Here is Tophet ordained and prepared for them (v33). The valley of the son of Hinnom, adjoining to Jerusalem, was called Tophet. In that valley, it is supposed, many of the Assyrian regiments lay encamped, and were there slain by the destroying angel; or there the bodies of those that were so slain were burned. 

Hezekiah had lately, and from yesterday (so the word is) ordained it; that is, say some, he had cleared it of the images that were set up in it, to which they there burnt their children, and so prepared it to be a receptacle for the dead bodies of their enemies, for the king of Assyria (that is, for his army) it is prepared, and there is fuel enough ready to burn them all; and they shall be consumed as suddenly and effectually as if the fire were kept burning by a continual stream of brimstone, for such the breath of the Lord, His word and His wrath, will be to it. 

Now as the prophet, in the foregoing promises, slides into the promises of gospel graces and comforts, so here, in the threatening of the ruin of Sennacherib’s army, he points at the final and everlasting destruction of all impenitent sinners. 

Our Saviour calls the future misery of the damned Gehenna, in allusion to the valley of Hinnom, which gives some countenance to the applying of this to that misery, as also that in the Apocalypse it is so often called the lake that burns with fire and brimstone.

Revelation 20:11-15 (KJV) And I saw a great white throne, and him that sat on it, from whose face the earth and the heaven fled away; and there was found no place for them. 12 And I saw the dead, small and great, stand before God; and the books were opened: and another book was opened, which is the book of life: and the dead were judged out of those things which were written in the books, according to their works. 13 And the sea gave up the dead which were in it; and death and hell delivered up the dead which were in them: and they were judged every man according to their works. 14 And death and hell were cast into the lake of fire.
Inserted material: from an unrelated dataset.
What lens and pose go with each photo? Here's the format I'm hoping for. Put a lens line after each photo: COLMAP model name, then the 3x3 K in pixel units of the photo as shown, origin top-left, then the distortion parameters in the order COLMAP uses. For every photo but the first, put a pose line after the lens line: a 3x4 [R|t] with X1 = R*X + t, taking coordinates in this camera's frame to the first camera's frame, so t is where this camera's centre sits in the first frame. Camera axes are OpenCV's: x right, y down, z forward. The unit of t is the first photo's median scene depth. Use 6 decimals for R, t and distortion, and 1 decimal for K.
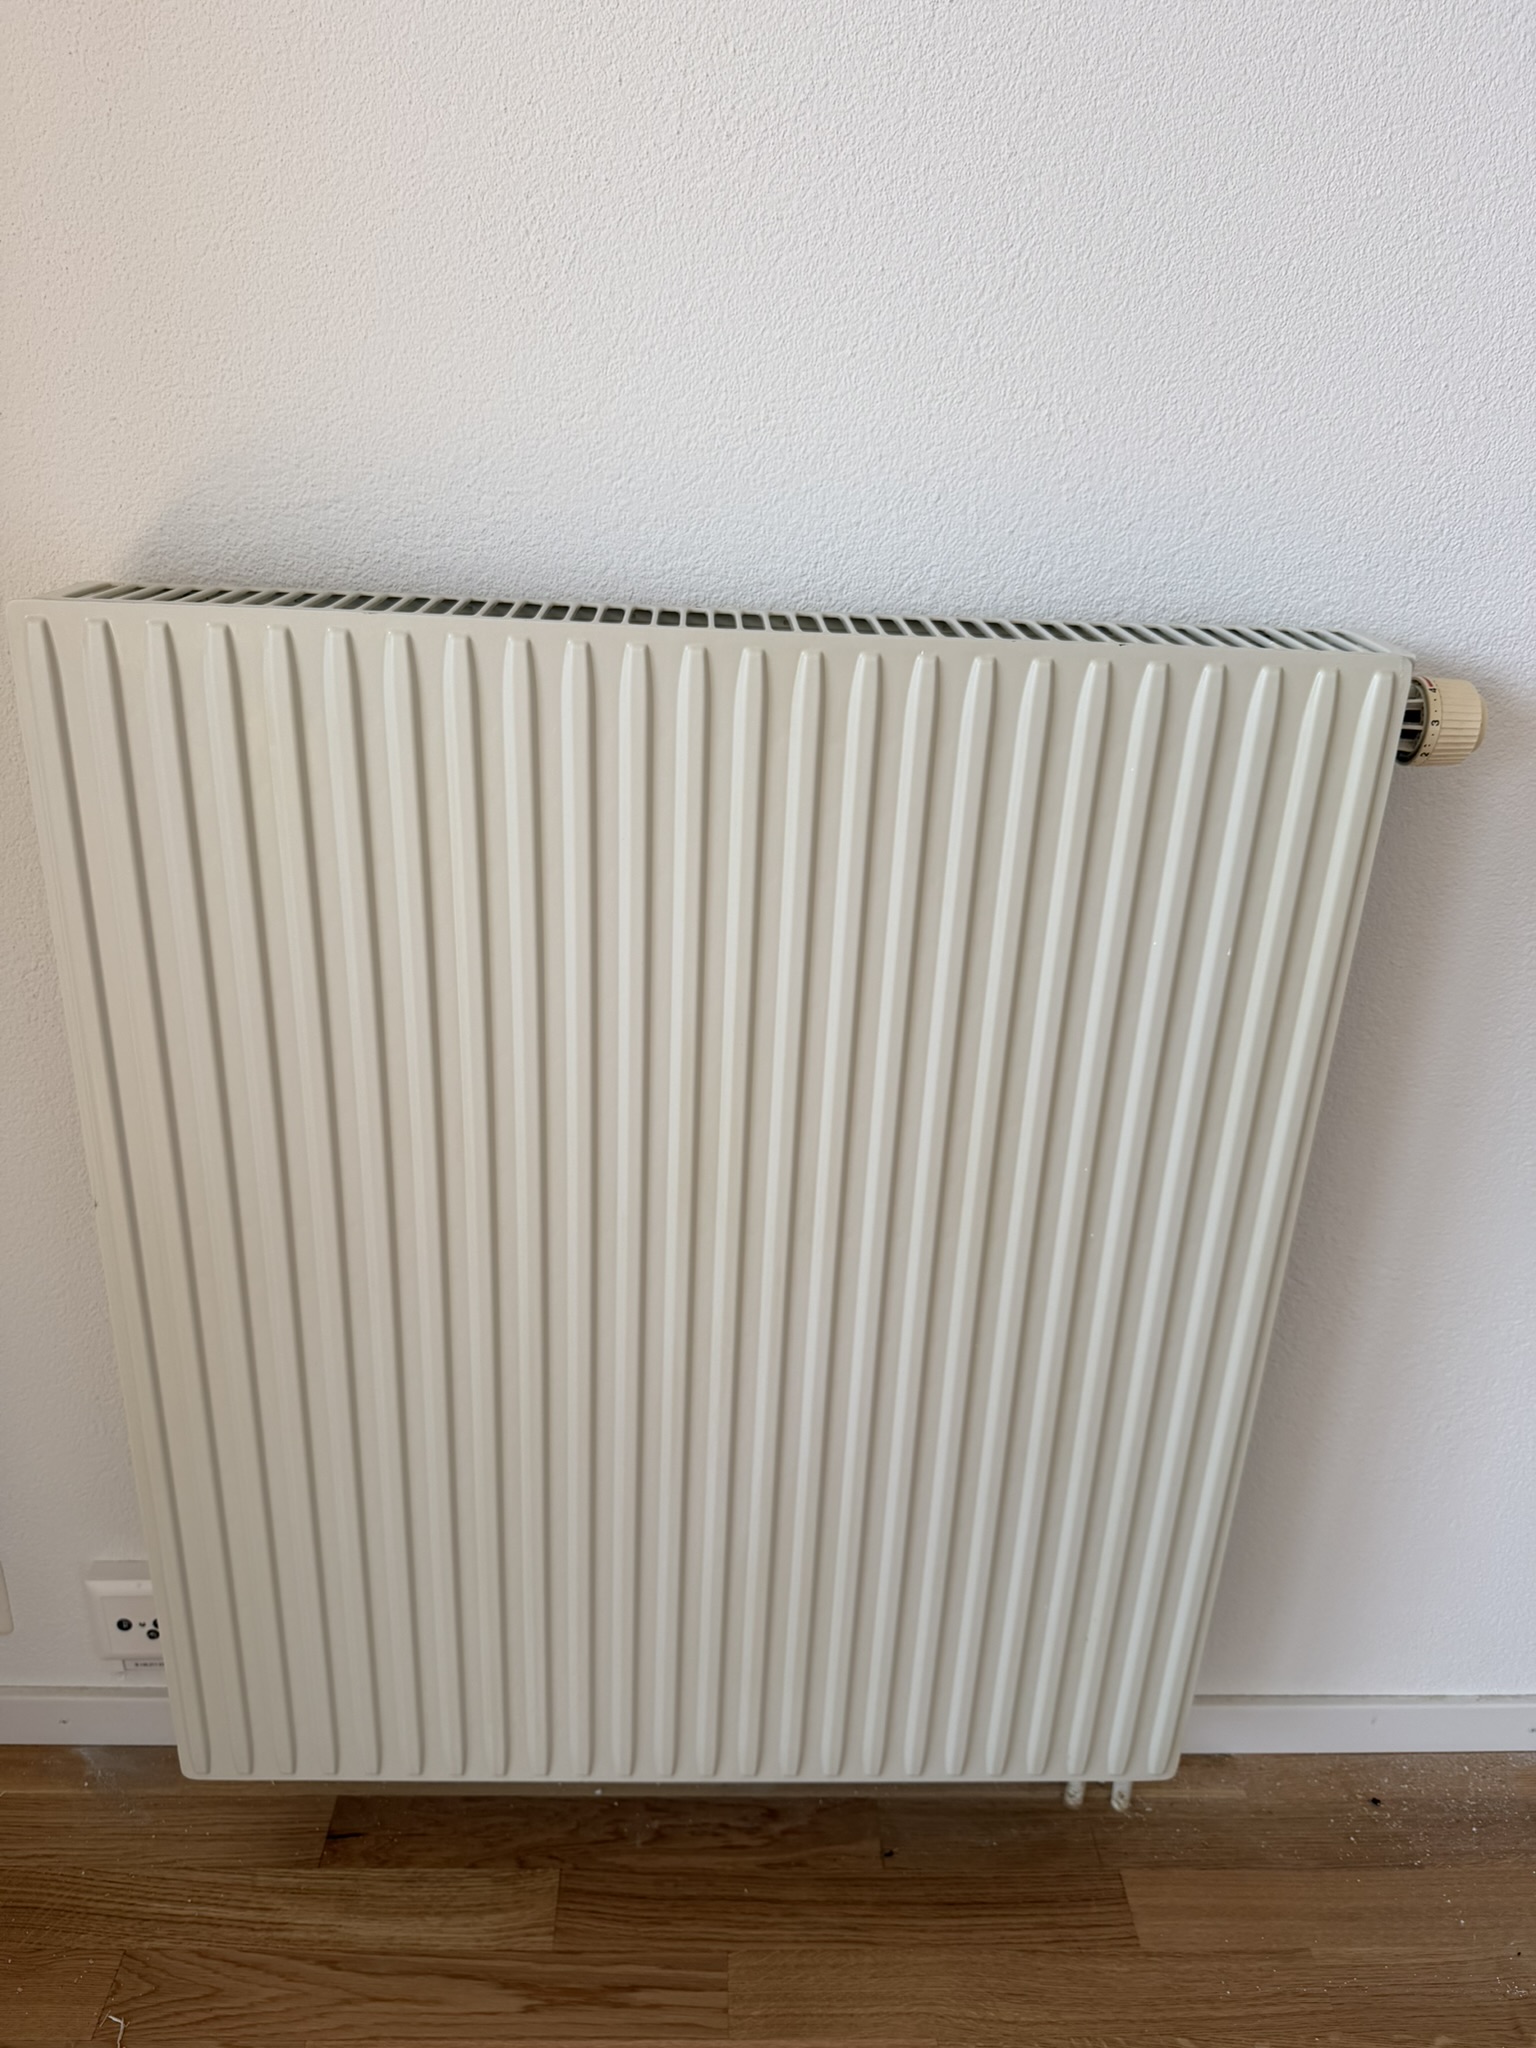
lens RADIAL K [[1454.0, 0, 776.6], [0, 1454.0, 1028.7], [0, 0, 1]] dist [0.009545, 0.004758]
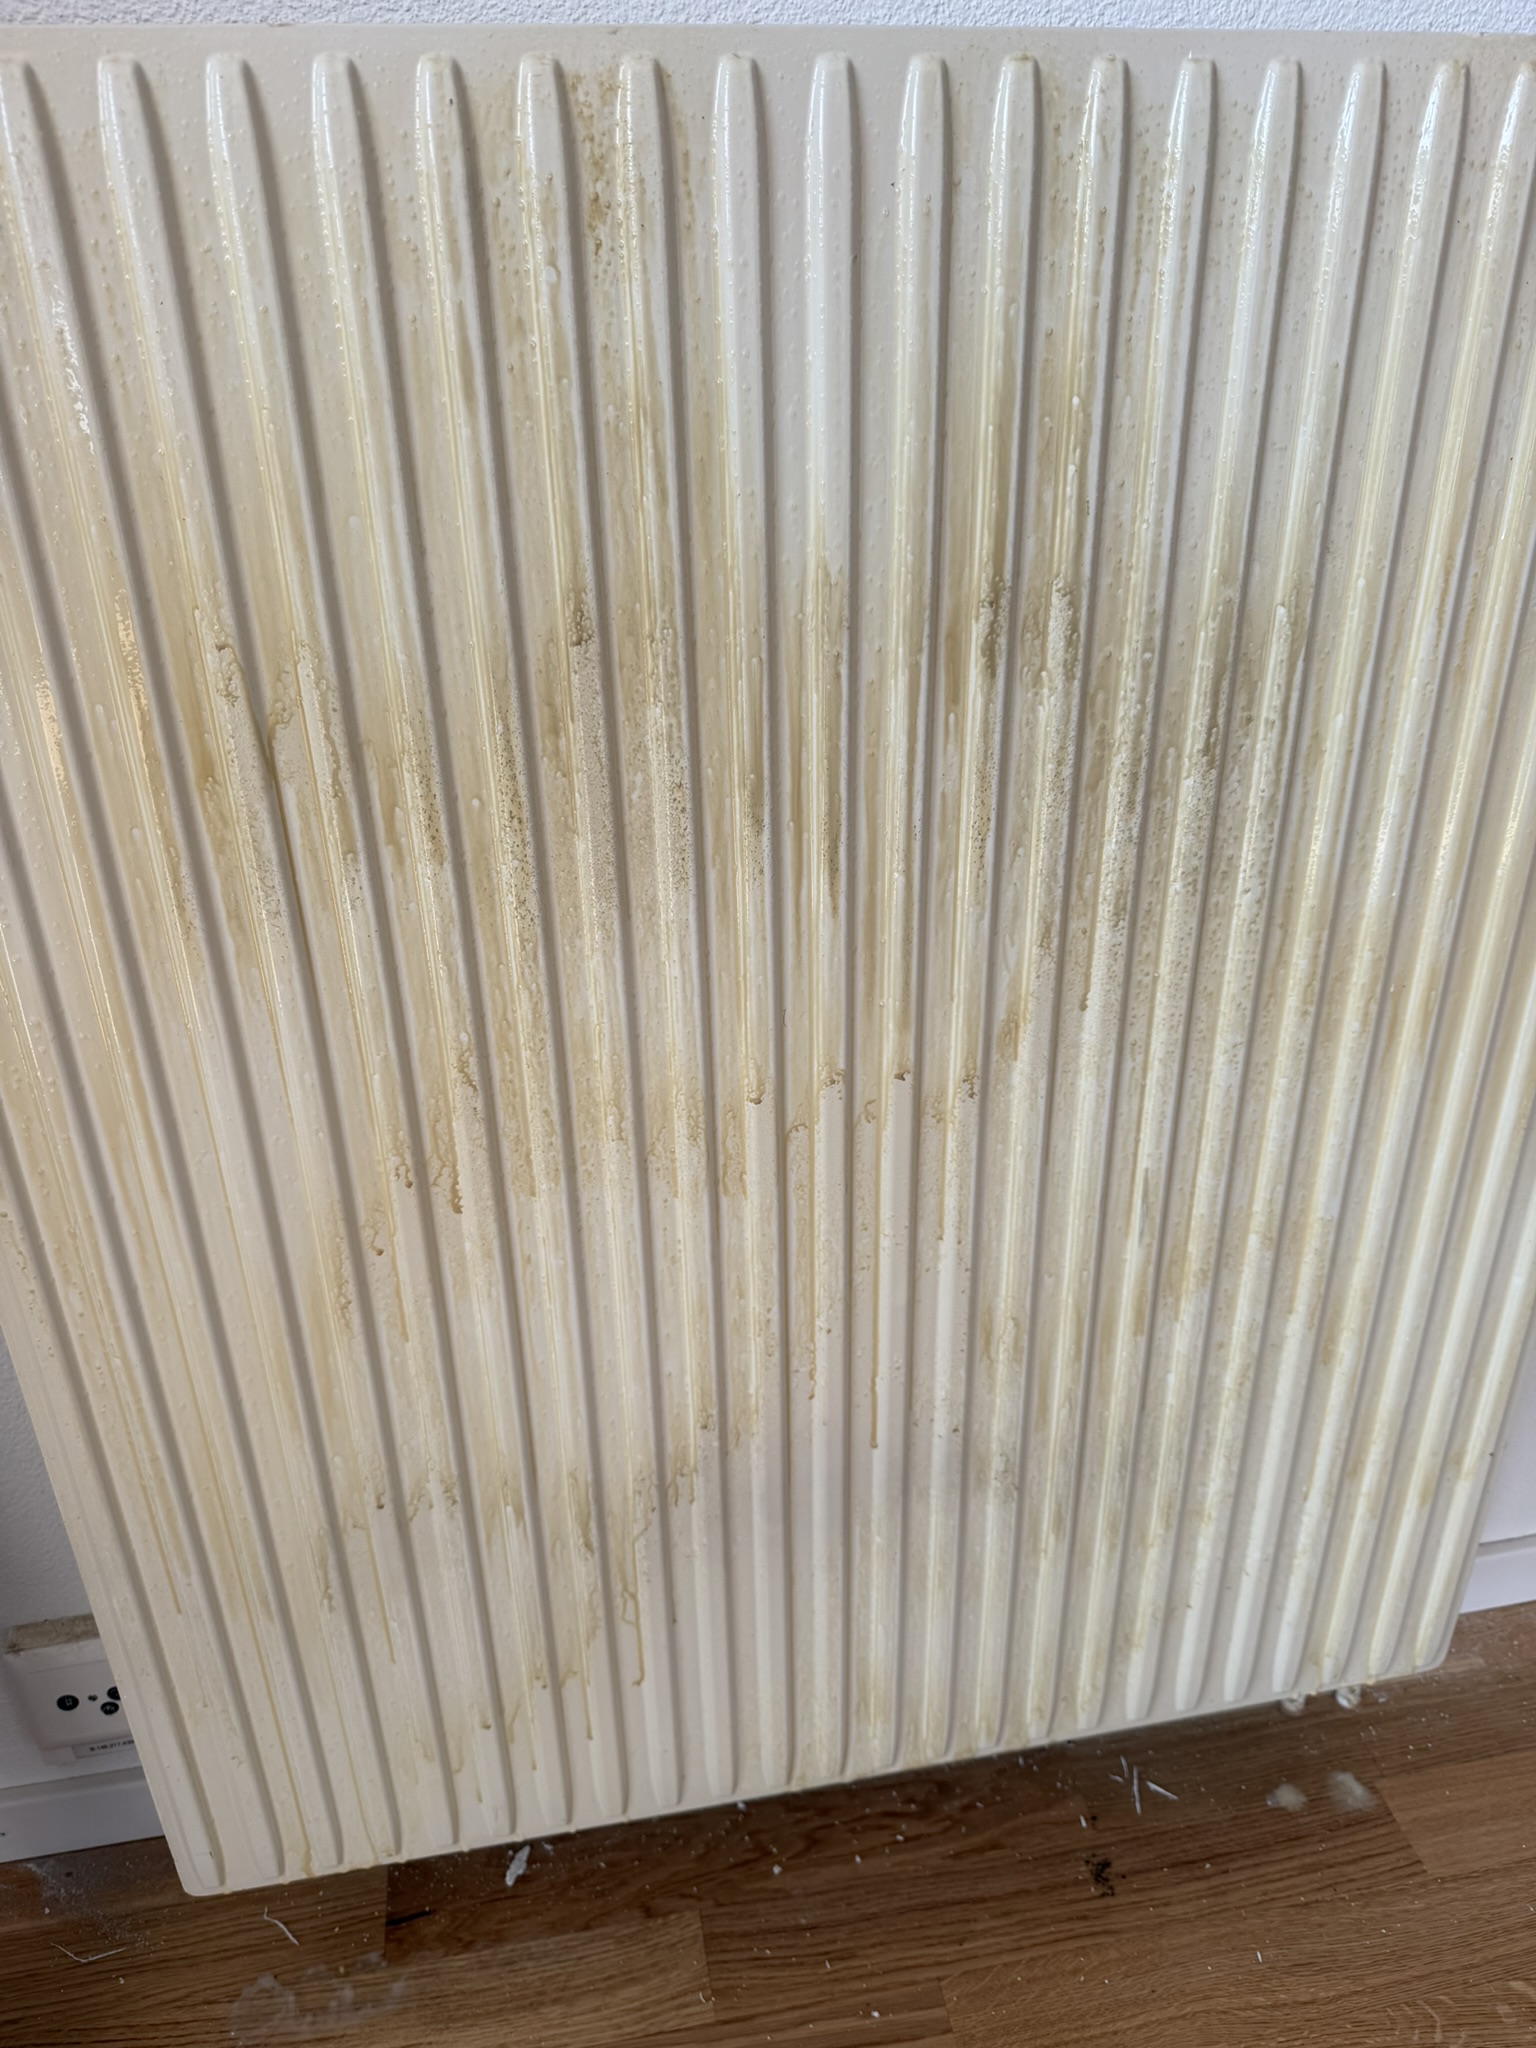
lens RADIAL K [[1454.0, 0, 758.2], [0, 1454.0, 1022.5], [0, 0, 1]] dist [0.009545, 0.004758]
pose [[0.987274, -0.126805, 0.095976, -0.134447], [0.120193, 0.990149, 0.071819, 0.058083], [-0.104137, -0.059370, 0.992789, 0.259567]]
This is the second death. 15 And whosoever was not found written in the book of life was cast into the lake of fire.

This is said to be prepared of old for the devil and his angels, for the greatest of sinners, the proudest, and that think themselves not accountable to any for what they say and do; even for kings it is prepared. It is deep and large, sufficient to receive the world of the ungodly; the pile thereof is fire and much wood.

God’s wrath is the fire, and sinners make themselves fuel to it; and the breath of the Lord (the power of his anger) kindles it and will keep it ever burning. [Matthew Henry]

CONCLUSION

The people of God are exhorted to be alert and watchful to the wiles of the enemy and to trust the LORD to keep them whatever the dangers before them. He never fails and never will. Amen.